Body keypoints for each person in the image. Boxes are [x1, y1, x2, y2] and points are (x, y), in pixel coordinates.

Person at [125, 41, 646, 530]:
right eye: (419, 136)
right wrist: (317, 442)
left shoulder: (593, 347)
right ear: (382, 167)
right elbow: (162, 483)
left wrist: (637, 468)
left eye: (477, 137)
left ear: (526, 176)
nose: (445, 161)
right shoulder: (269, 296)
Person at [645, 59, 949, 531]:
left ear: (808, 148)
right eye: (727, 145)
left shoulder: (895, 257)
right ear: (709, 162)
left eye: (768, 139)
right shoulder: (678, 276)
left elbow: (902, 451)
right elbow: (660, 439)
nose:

——————————

Everything from the line containing "left shoulder: (895, 257)" to the last line of the material above should be printed exactly, both ends included.

■ **Result of the task**
left shoulder: (895, 257)
right ear: (709, 162)
left eye: (768, 139)
right shoulder: (678, 276)
left elbow: (902, 451)
right elbow: (660, 439)
nose:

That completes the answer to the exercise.